Selected excerpt:
#####
I wrote a websocket ClientEndpoint to send a message to a websocket server.
The opening of the web socket connection and the sending of the message is called as a Java delegate code on a Send Task.

I would like to ask your advice on how to handle the opening of a session and the sending of the messages throughout a process which has many Send Tasks.

I mean, if I open a session in the beginning of the process, then can I maintain it in the next steps in the process to send messages using this session? How?
Or do you think I should open a new session every time I have a new “Send Task”?

Thanks in advance!

Depends…

Opening a new connection is costly - but, how sensitive is your application to these delays? I would also recommend a server platform capable of advanced features such as object pools.

Example:

  • If you have a java-delicate needing to send hundreds+ outbound messages, and this occurs in the same session, then I’d use Apache Camel’s integration components. Reason I like Camel is that it has a ready supply of advanced integration features with fully documented config’ options.
  • If you’re wrapping the socket connection as a resource, then you’ll need to set this new resource (like a JMS connection) into something you can manage in your application server so that you can setup object-instance pools.

This is a little different than task-execution sessions. The process-instance session, which is reasonably available via Camunda’s CDI features, adds in instance serialization. And, this sort of defeats advantages from using HTTP connector instance pooling. Meaning… if you’re trying to shave 100’s of milliseconds on connect+send latency, then it’s better to avoid adding to this latency with process-instance object marshaling (serialization).

What I would do is create a discrete performance test and measure the gains/costs. In most cases, the user won’t notice a 500ms latency in response. However, if you’re connecting and sending thousands of messages within a single process instance, then connection pooling becomes a requirement both at the client and server side of this interface protocol.

Hi,

I have a class handling the receipt of a websocket message.
#####
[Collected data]

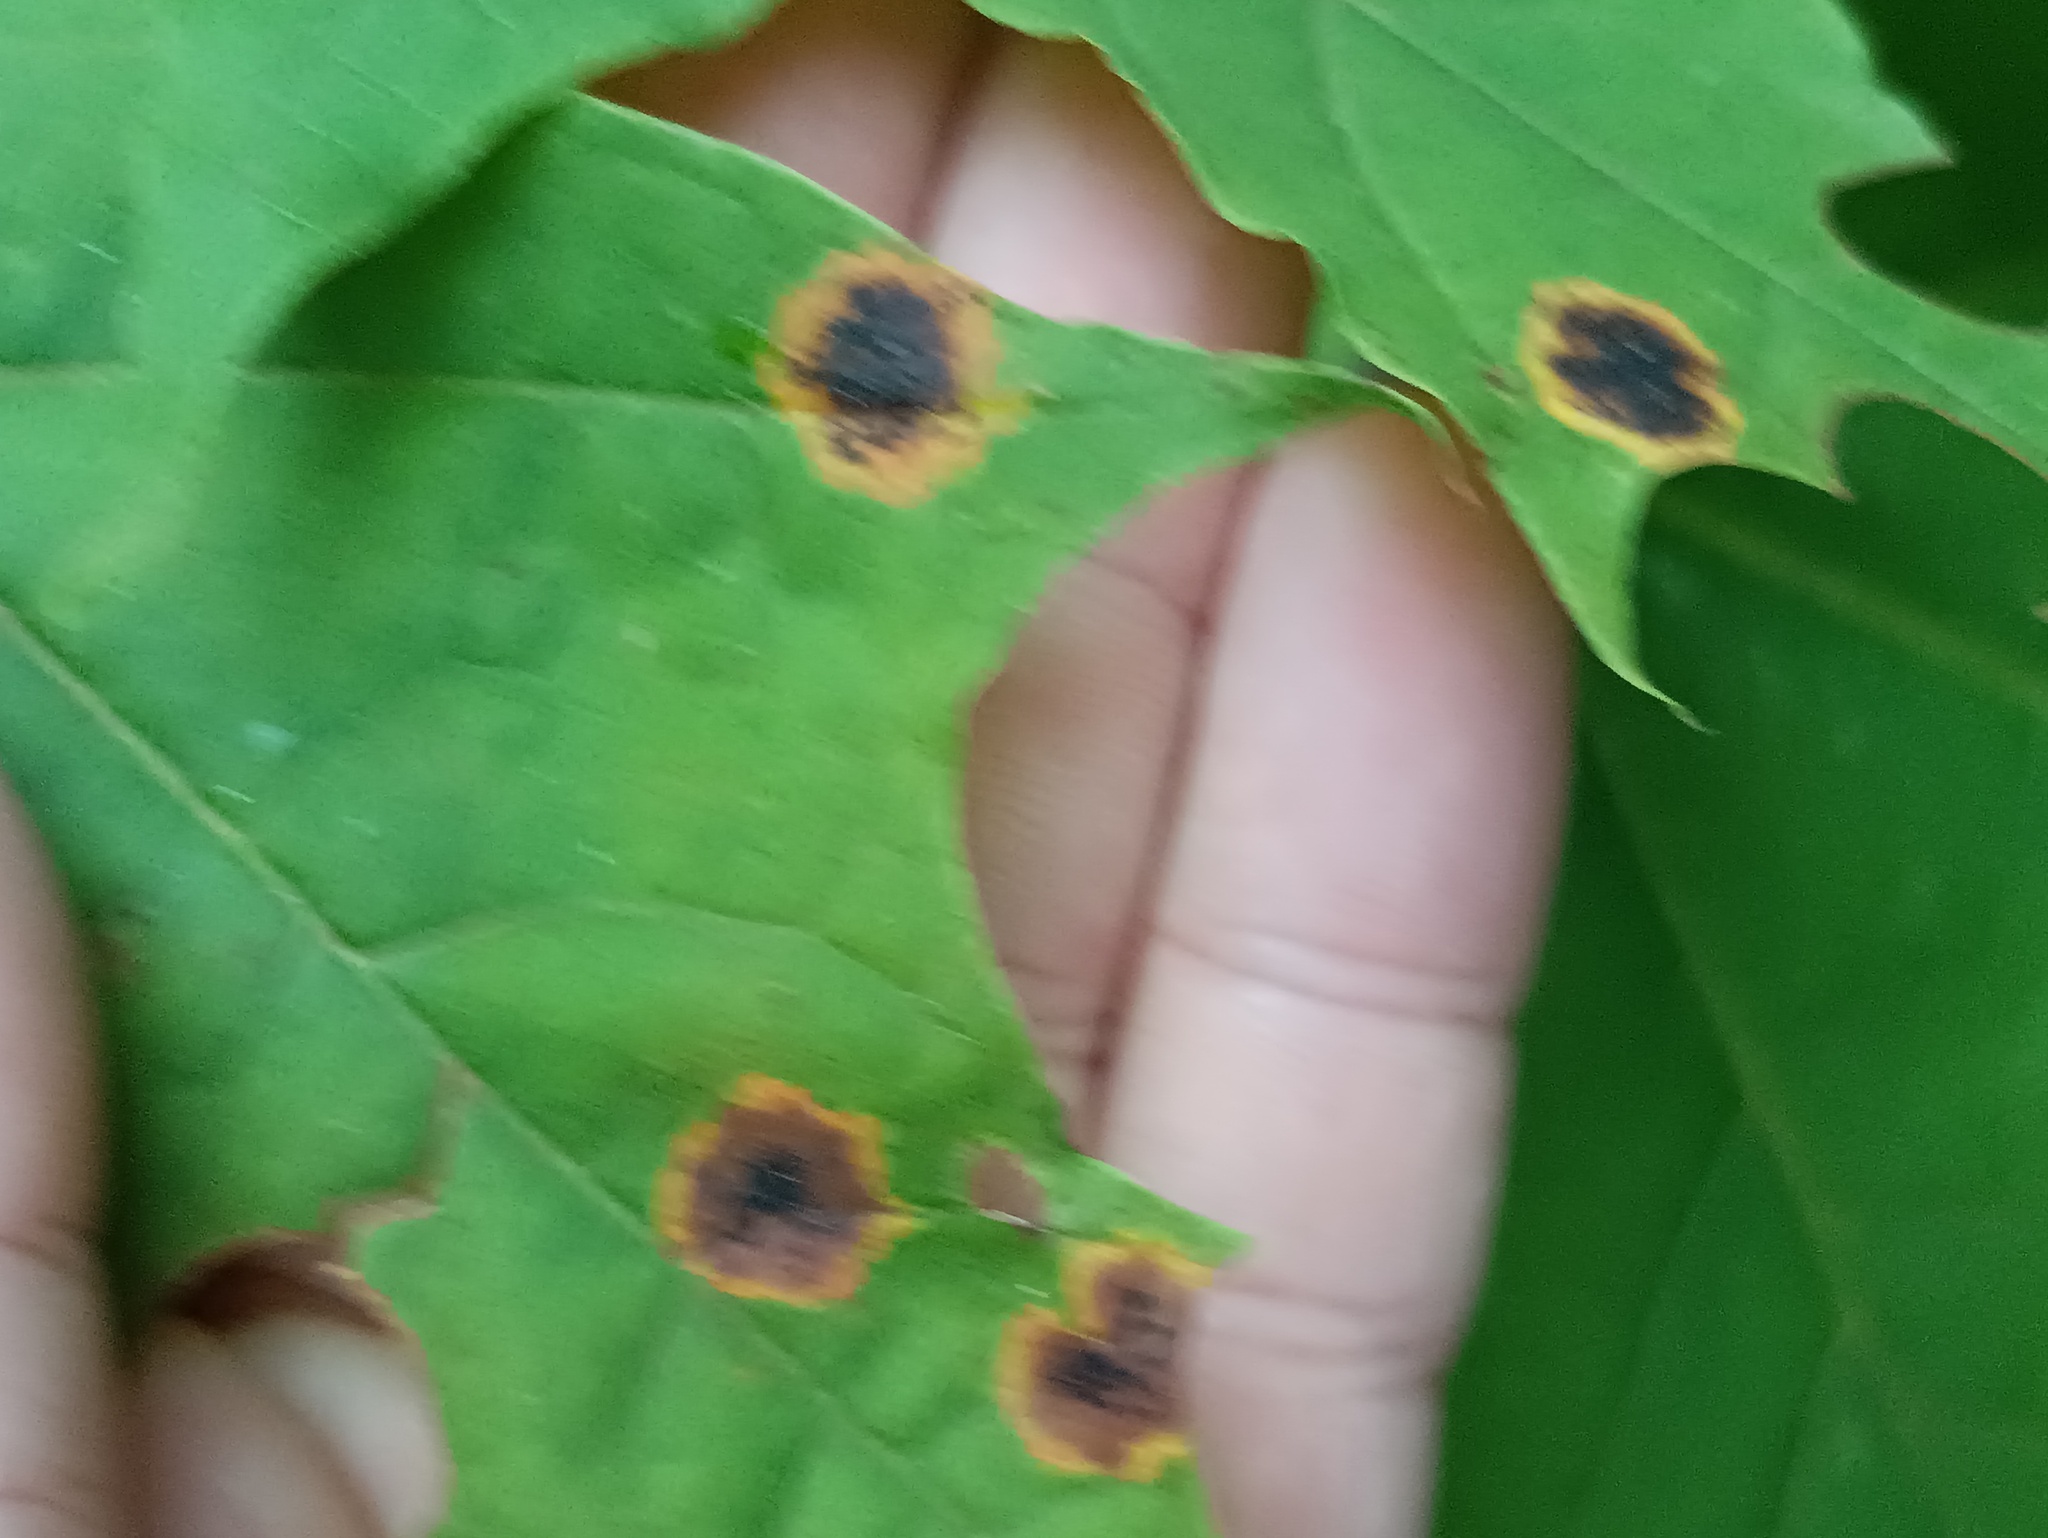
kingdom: Fungi
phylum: Ascomycota
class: Leotiomycetes
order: Rhytismatales
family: Rhytismataceae
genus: Rhytisma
#####
Resume the forum thread on handling websocket sessions across Send Tasks, writing on from its final sentence.

Answer to this problem:
I want from this class to call some code (in another class) to correlate a Catching Message Event
The calling code will be like this:

MessageCorrelationBuilder correlationBuilder = runtimeService.createMessageCorrelation("Task_Completed_By_Agent_X");
  correlationBuilder.processInstanceId(commonDataAccessor.getCallerProcessInstanceID());
  correlationBuilder.processInstanceVariableEquals(CommonDataAccessor.UNIQUE_BUSINESS_KEY, commonDataAccessor.getUniqueBusinessKey());
  correlationBuilder.correlateAllWithResult();

How do I inject the RuntimeService or the execution from the first class?
I have CDI as dependency.

Thanks!

Good to see CDI… this makes it easy (reasonably) -

Though this project is a little rough… in progress with an upgrade (switching over to pure JsonNode - no JSON parsing - ideally. It has lots of examples for referencing the BPM engine.

See my straight-through-process example. Specifically, Reference Implementation showing Apache Camel. However, rather than JMS you’re using sockets. But, basically responding to an event and then calling on Camunda via the event-handler.

Though I’m correlating via JMS, you can use Camunda’s message-events. Reason I prefer JMS is it allows decoupling between the sub-systems.

Here’s an example of starting a BPM process instance via a Apache-Camel event handler.

It looks like you’re already doing this though via an injected runtimeService - so, not sure if this helps. You might try using CDI-events - recommend referencing JBoss/Wildfly examples (aka “quickstarts”). They have a good CDI event example showing response via JSF.

Apologies for the java-source formatting (in the todo list).